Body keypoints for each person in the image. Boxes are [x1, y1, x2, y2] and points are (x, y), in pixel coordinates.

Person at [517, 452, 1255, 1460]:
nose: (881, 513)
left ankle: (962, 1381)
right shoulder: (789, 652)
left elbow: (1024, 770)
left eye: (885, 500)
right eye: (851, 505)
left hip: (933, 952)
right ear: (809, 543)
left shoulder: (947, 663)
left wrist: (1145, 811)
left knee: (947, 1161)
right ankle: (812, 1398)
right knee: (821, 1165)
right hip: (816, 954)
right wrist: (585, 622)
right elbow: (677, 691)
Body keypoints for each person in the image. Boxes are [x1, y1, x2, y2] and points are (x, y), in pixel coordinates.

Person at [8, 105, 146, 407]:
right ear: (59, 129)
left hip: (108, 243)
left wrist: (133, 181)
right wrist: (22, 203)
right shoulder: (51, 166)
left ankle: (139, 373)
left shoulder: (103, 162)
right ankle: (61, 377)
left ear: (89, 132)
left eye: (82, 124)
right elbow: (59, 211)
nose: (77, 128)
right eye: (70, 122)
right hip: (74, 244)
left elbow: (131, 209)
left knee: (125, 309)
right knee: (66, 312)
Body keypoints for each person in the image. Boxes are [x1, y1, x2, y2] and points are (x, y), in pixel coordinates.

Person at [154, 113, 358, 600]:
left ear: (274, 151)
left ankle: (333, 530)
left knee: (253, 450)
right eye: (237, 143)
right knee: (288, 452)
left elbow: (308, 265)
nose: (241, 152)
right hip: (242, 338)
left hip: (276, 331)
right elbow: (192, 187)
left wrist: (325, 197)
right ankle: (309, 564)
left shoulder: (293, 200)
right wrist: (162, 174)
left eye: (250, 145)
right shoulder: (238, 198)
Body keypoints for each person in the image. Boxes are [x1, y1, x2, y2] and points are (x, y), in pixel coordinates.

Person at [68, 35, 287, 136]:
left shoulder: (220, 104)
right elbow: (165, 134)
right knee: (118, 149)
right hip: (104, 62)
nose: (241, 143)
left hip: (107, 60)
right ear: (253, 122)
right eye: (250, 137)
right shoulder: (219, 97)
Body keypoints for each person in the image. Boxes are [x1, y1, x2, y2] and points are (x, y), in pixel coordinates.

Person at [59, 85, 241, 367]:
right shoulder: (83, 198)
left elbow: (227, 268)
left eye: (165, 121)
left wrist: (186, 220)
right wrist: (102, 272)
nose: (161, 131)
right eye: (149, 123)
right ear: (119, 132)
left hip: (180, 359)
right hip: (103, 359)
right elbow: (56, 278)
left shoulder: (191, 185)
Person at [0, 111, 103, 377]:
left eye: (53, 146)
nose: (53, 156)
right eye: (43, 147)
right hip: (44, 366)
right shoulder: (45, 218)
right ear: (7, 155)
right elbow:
----------
Task – Starting with the line that holds "nose: (881, 513)" and ending with the line that holds "left wrist: (133, 181)", retype every line in the data above exactly, and nothing else.

Solution below –
nose: (881, 513)
left ankle: (962, 1381)
right shoulder: (789, 652)
left elbow: (1024, 770)
left eye: (885, 500)
right eye: (851, 505)
left hip: (933, 952)
right ear: (809, 543)
left shoulder: (947, 663)
left wrist: (1145, 811)
left knee: (947, 1161)
right ankle: (812, 1398)
right knee: (821, 1165)
right hip: (816, 954)
right wrist: (585, 622)
right elbow: (677, 691)
Body keypoints for each person in the image. Boxes are [x1, y1, x2, y2] and points are (x, y), in pixel coordinates.

Person at [8, 105, 146, 407]:
right ear: (59, 129)
left hip: (108, 243)
left wrist: (133, 181)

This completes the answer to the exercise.